An asteroid NASA’s been tracking for nearly 25 years could impact Earth in the future, a new report reveals. First discovered in 1999, Bennu, the near-Earth asteroid, could possibly drift into the planet’s orbit and could hit the planet by September 2182, according to the OSIRIS-REx science team.

Bennu passes near Earth every six years and has had three close encounters with Earth in 1999, 2005, and 2011, experts said in the ScienceDirect study. There is a 1 in 2,700, or 0.037% chance that Bennu could hit Earth by 2182, scientists said.
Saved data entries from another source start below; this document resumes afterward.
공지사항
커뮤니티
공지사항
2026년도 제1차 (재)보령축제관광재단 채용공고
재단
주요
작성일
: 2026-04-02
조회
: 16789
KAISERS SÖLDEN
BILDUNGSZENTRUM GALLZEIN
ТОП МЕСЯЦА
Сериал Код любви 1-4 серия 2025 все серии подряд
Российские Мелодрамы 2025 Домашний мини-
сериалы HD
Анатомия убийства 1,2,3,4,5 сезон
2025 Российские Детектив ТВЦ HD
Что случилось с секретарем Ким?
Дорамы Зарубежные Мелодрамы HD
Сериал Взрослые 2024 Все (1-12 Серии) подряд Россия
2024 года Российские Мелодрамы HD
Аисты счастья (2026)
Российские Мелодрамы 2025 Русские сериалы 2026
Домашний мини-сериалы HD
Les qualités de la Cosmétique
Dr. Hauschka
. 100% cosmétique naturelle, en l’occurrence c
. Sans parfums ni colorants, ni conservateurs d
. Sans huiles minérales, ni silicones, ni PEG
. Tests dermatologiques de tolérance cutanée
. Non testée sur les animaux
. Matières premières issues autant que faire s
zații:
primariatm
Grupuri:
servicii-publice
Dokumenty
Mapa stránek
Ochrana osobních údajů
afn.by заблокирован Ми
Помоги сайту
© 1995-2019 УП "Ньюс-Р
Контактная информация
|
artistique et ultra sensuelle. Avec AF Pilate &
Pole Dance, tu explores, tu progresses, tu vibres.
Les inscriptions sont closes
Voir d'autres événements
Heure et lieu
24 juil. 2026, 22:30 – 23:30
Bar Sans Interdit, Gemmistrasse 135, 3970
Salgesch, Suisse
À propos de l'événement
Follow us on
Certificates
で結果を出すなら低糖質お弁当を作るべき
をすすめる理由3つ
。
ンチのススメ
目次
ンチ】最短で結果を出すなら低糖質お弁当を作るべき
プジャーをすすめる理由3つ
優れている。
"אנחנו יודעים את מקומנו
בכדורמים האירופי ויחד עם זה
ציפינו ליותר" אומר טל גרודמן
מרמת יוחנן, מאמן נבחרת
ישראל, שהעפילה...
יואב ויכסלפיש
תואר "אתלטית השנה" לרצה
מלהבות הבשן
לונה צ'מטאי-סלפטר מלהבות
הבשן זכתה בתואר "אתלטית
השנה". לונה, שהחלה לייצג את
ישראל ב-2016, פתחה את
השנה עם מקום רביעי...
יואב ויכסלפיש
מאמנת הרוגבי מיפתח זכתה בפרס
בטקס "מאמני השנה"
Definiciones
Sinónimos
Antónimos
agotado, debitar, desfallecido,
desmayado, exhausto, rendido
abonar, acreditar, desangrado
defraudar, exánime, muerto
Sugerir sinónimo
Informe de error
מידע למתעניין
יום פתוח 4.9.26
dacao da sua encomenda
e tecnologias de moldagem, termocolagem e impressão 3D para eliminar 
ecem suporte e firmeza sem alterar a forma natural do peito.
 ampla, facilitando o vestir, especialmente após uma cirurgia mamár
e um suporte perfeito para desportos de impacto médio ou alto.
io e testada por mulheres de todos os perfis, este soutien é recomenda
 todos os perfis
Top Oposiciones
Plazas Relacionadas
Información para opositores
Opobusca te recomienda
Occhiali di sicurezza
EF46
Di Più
If Bennu would hit Earth, it would release 1,200 megatons of energy, which is 24 times the energy of the most manmade nuclear weapon, according to IFLScience.

Space.com reports:



On Sept. 24, 2023, NASA’s OSIRIS-REx mission will make history by returning samples of the asteroid Bennu to Earth after seven years in deep space. Launched in 2016, the OSIRIS-REx spacecraft reached asteroid Bennu in October 2020 and collected samples from the near-Earth asteroid’s surface.

It will return those samples in a special capsule and parachute, with landing set for 10 a.m. EDT (1400 GMT) at Department of Defense’s Utah Test and Training Range near Dugway, Utah. The probe is currently about 1.8 million miles (2.8 million km) away, speeding toward Earth at roughly 14,000 mph (23,000 kph).